Re: [PATCH kvmtool] pci: Disable writes to Status register

[Date Prev][Date Next][Thread Prev][Thread Next][Date Index][Thread Index]

 



On Tue, Sep 13, 2022 at 02:52:44PM +0100, Alexandru Elisei wrote:
> Hi,
> 
> On Thu, Sep 08, 2022 at 03:42:09PM +0100, Jean-Philippe Brucker wrote:
> > Although the PCI Status register only contains read-only and
> > write-1-to-clear bits, we currently keep anything written there, which
> > can confuse a guest.
> > 
> > The problem was highlighted by recent Linux commit 6cd514e58f12 ("PCI:
> > Clear PCI_STATUS when setting up device"), which unconditionally writes
> > 0xffff to the Status register in order to clear pending errors.
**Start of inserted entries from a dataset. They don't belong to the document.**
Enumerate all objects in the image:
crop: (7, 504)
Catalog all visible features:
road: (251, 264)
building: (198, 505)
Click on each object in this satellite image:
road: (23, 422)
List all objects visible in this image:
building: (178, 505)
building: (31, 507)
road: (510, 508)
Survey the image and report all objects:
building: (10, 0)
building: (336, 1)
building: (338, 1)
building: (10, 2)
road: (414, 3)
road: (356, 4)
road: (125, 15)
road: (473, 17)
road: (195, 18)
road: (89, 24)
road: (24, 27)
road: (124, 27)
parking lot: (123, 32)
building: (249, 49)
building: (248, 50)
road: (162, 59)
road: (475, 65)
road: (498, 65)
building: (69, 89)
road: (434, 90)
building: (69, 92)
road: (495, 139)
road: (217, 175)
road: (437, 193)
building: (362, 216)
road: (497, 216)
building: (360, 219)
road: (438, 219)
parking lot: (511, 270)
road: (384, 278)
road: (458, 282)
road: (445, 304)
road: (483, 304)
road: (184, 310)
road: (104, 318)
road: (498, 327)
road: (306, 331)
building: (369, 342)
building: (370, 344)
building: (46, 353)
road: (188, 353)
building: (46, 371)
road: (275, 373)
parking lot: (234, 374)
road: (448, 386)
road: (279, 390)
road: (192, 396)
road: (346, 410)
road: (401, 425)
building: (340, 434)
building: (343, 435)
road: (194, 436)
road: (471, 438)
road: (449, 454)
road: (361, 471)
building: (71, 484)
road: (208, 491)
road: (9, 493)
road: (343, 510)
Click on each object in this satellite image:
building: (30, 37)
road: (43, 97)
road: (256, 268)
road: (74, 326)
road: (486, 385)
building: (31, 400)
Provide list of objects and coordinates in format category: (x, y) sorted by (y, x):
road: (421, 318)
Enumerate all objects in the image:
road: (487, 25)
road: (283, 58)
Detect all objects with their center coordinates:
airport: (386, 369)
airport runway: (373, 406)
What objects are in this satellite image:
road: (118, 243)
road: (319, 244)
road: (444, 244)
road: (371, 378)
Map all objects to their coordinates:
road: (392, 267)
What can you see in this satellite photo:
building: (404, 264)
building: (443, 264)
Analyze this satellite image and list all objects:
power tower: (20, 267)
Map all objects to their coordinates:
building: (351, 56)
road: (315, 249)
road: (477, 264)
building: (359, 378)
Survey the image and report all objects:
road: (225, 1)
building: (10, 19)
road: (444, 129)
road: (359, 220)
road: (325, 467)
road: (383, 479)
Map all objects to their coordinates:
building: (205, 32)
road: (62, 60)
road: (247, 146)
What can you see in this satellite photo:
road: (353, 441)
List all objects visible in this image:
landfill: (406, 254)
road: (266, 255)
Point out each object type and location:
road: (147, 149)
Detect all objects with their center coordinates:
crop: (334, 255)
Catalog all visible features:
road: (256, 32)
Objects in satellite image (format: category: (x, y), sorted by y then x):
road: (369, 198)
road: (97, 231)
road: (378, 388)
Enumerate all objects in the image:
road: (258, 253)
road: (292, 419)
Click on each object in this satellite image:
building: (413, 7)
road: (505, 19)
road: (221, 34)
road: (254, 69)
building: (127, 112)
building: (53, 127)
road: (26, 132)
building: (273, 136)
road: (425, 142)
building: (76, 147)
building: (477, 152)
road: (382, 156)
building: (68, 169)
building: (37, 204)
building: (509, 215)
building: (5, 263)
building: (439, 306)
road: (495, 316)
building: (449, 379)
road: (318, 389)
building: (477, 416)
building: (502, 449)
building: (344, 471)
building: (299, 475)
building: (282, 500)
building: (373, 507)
Then the
> > EDAC driver sees the parity status bits set and attempts to clear them
> > by writing 0xc100, which in turn clears the Capabilities List bit.
> > Later on, when the virtio-pci driver starts probing, it assumes due to
> > missing capabilities that the device is using the legacy transport, and
> > fails to setup the device because of mismatched protocol.
> > 
> > Filter writes to the config space, keeping only those to writable
> > fields. Tighten the access size check while we're at it, to prevent
> > overflow. This is only a small step in the right direction, not a
> > foolproof solution, because a guest could still write both Command and
> > Status registers using a single 32-bit write. More work is needed for:
> > * Supporting arbitrary sized writes.
> > * Sanitizing accesses to capabilities, which are device-specific.
> > * Fine-grained filtering of the Command register, where only some bits
> >   are writable.
> 
> I'm confused here. Why not do value &= mask to keep only those bits that
> writable?

Sure, I can add it

> 
> > 
> > Also remove the old hack that filtered accesses. It was wrong and not
> > properly explained in the git history, but whatever it was guarding
> > against should be prevented by these new checks.
> 
> If I remember correctly, that was guarding against the guest kernel poking
> the ROM base address register for drivers that assumed that the ROM was
> always there, I vaguely remember that was the case with GPUs. Pairs with
> the similar check in the vfio callback, vfio_pci_cfg_write().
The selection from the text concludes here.